Interdependence and independence both contribute to the success of the bees’ decision procedure. Without interdependence at the agenda-setting stage, the scout bees would separately investigate a random scattering of candidate sites and thus might fail to reach any consensus at all—a disastrous result for the swarm as a whole, which cannot afford to dither. Without independence at the evaluation stage, the bees would fall prey to fads or informational cascades in which blind copying of some by others would often produce consensus on a poor choice of nest site. The swarm faces a decisional environment that demands both speed and accuracy. To navigate this tradeoff, the bees have evolved an optimizing procedure that neatly combines consensus formation with independent judgment.
Seeley’s book offers a vivid portrait not only of its apian subjects but also of its author, who comes across as a biologist in full—profoundly knowledgeable in his specialty, but also broadminded and curious about other problems. One wishes, however, that Seeley had done more to connect human and non-human group decision-making. Despite the book’s ambitious title, which suggests a sustained comparison between honeybees and humans, Seeley devotes only a final chapter to the subject, and the chapter is enfeebled by its choice of examples—principally New England town meetings and, most frequently, faculty meetings in Seeley’s department.

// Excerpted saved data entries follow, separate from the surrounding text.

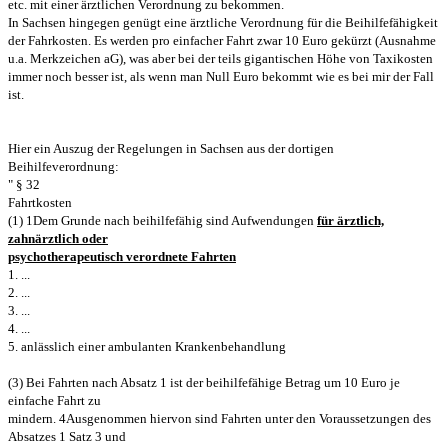
etc. mit einer ärztlichen Verordnung zu bekommen.
In Sachsen hingegen genügt eine ärztliche Verordnung für die Beihilfefähigkeit
der Fahrkosten. Es werden pro einfacher Fahrt zwar 10 Euro gekürzt (Ausnahme
u.a. Merkzeichen aG), was aber bei der teils gigantischen Höhe von Taxikosten
immer noch besser ist, als wenn man Null Euro bekommt wie es bei mir der Fall
ist.
Hier ein Auszug der Regelungen in Sachsen aus der dortigen
Beihilfeverordnung:
" § 32
Fahrtkosten
(1) 1Dem Grunde nach beihilfefähig sind Aufwendungen
für ärztlich,
zahnärztlich oder
psychotherapeutisch verordnete Fahrten
1. ...
2. ...
3. ...
4. ...
5. anlässlich einer ambulanten Krankenbehandlung
(3) Bei Fahrten nach Absatz 1 ist der beihilfefähige Betrag um 10 Euro je
einfache Fahrt zu
mindern. 4Ausgenommen hiervon sind Fahrten unter den Voraussetzungen des
Absatzes 1 Satz 3 und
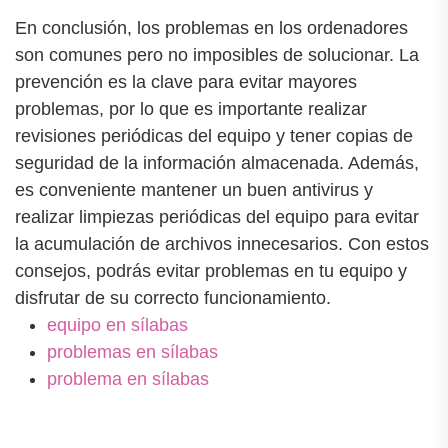
En conclusión, los problemas en los ordenadores
son comunes pero no imposibles de solucionar. La
prevención es la clave para evitar mayores
problemas, por lo que es importante realizar
revisiones periódicas del equipo y tener copias de
seguridad de la información almacenada. Además,
es conveniente mantener un buen antivirus y
realizar limpiezas periódicas del equipo para evitar
la acumulación de archivos innecesarios. Con estos
consejos, podrás evitar problemas en tu equipo y
disfrutar de su correcto funcionamiento.
equipo en sílabas
problemas en sílabas
problema en sílabas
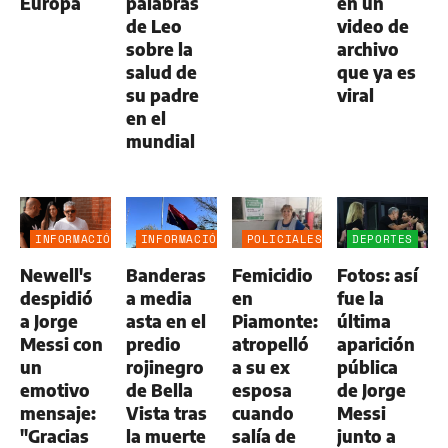
Europa
palabras
en un
de Leo
video de
sobre la
archivo
salud de
que ya es
su padre
viral
en el
mundial
INFORMACIÓN
INFORMACIÓN
POLICIALES
DEPORTES
GENERAL
GENERAL
Newell's
Banderas
Femicidio
Fotos: así
despidió
a media
en
fue la
a Jorge
asta en el
Piamonte:
última
Messi con
predio
atropelló
aparición
un
rojinegro
a su ex
pública
emotivo
de Bella
esposa
de Jorge
mensaje:
Vista tras
cuando
Messi
"Gracias
la muerte
salía de
junto a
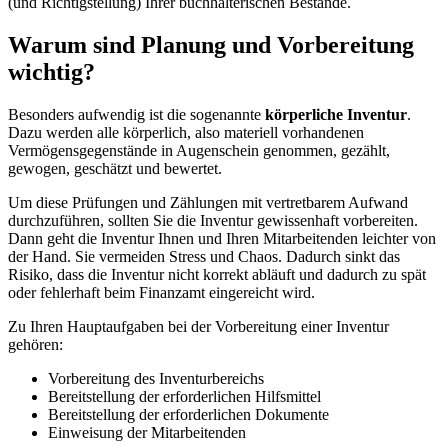
(und Richtigstellung) Ihrer buchhalterischen Bestände.
Warum sind Planung und Vorbereitung
wichtig?
Besonders aufwendig ist die sogenannte
körperliche Inventur
.
Dazu werden alle körperlich, also materiell vorhandenen
Vermögensgegenstände in Augenschein genommen, gezählt,
gewogen, geschätzt und bewertet.
Um diese Prüfungen und Zählungen mit vertretbarem Aufwand
durchzuführen, sollten Sie die Inventur gewissenhaft vorbereiten.
Dann geht die Inventur Ihnen und Ihren Mitarbeitenden leichter von
der Hand. Sie vermeiden Stress und Chaos. Dadurch sinkt das
Risiko, dass die Inventur nicht korrekt abläuft und dadurch zu spät
oder fehlerhaft beim Finanzamt eingereicht wird.
Zu Ihren Hauptaufgaben bei der Vorbereitung einer Inventur
gehören:
Vorbereitung des Inventurbereichs
Bereitstellung der erforderlichen Hilfsmittel
Bereitstellung der erforderlichen Dokumente
Einweisung der Mitarbeitenden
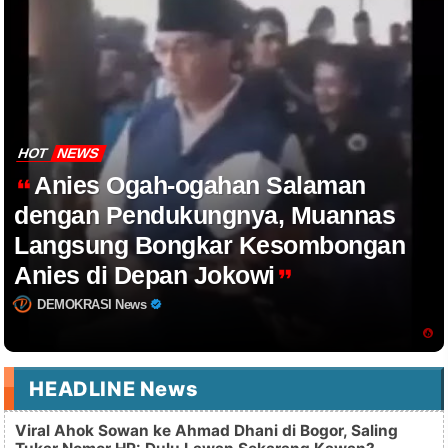
HOT
NEWS
Anies Ogah-ogahan Salaman
dengan Pendukungnya, Muannas
Langsung Bongkar Kesombongan
Anies di Depan Jokowi
DEMOKRASI News
HEADLINE News
Viral Ahok Sowan ke Ahmad Dhani di Bogor, Saling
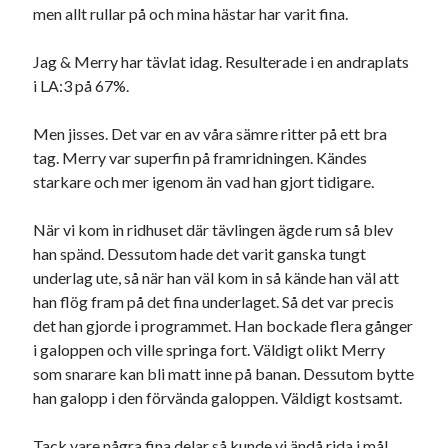
men allt rullar på och mina hästar har varit fina.
Jag & Merry har tävlat idag. Resulterade i en andraplats
i LA:3 på 67%.
Men jisses. Det var en av våra sämre ritter på ett bra
tag. Merry var superfin på framridningen. Kändes
starkare och mer igenom än vad han gjort tidigare.
När vi kom in ridhuset där tävlingen ägde rum så blev
han spänd. Dessutom hade det varit ganska tungt
underlag ute, så när han väl kom in så kände han väl att
han flög fram på det fina underlaget. Så det var precis
det han gjorde i programmet. Han bockade flera gånger
i galoppen och ville springa fort. Väldigt olikt Merry
som snarare kan bli matt inne på banan. Dessutom bytte
han galopp i den förvända galoppen. Väldigt kostsamt.
Tack vare några fina delar så kunde vi ändå rida i mål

I have no doubt biology departments, law schools, and other academic swarms have more than their share of drones and queen bees, but the most interesting applications of the research and mechanisms that Seeley discusses lie elsewhere.
The bees’ combination of interdependence at the agenda-setting stage and independence at the stage of evaluation suggests a broadly fruitful approach to institutional design, one that might be built into the decision-making procedures of multi-member judicial bodies or regulatory agencies, executive search committees, the research and development departments of firms, and elsewhere. In general, something like the bees’ procedure may be desirable for any group that (at least with respect to certain issues) has common interests and faces a decisional environment in which the agenda is ill-defined, yet in which collective decisions must be made both quickly and accurately.
In many cases, to be sure, human groups do not have bedrock common interests or preferences. Instead they have genuine conflicts of interest or incompatiblities of aims and values that go all the way down. Yet in such cases heterogeneous groups tend to fissure into more homogeneous subgroups, or to drive out dissenters; over time, self-sorting tends to produce human swarms with common preferences, implying that conflict will tend to occur across rather than within groups. At any rate, neither Seeley nor anyone else suggests that the bees’ optimizing procedures hold lessons for all cases of collective decisionmaking in human societies, only that in important cases there are useful lessons to be drawn. The fertility and the range of the possible applications shows that Seeley’s work—extended over years and summarized clearly and engagingly here—is a model of biological research that builds bridges to the social sciences, and to the practical arts of institutional design for humans.
Adrian Vermeule is John H. Watson Professor of Law, Harvard Law School.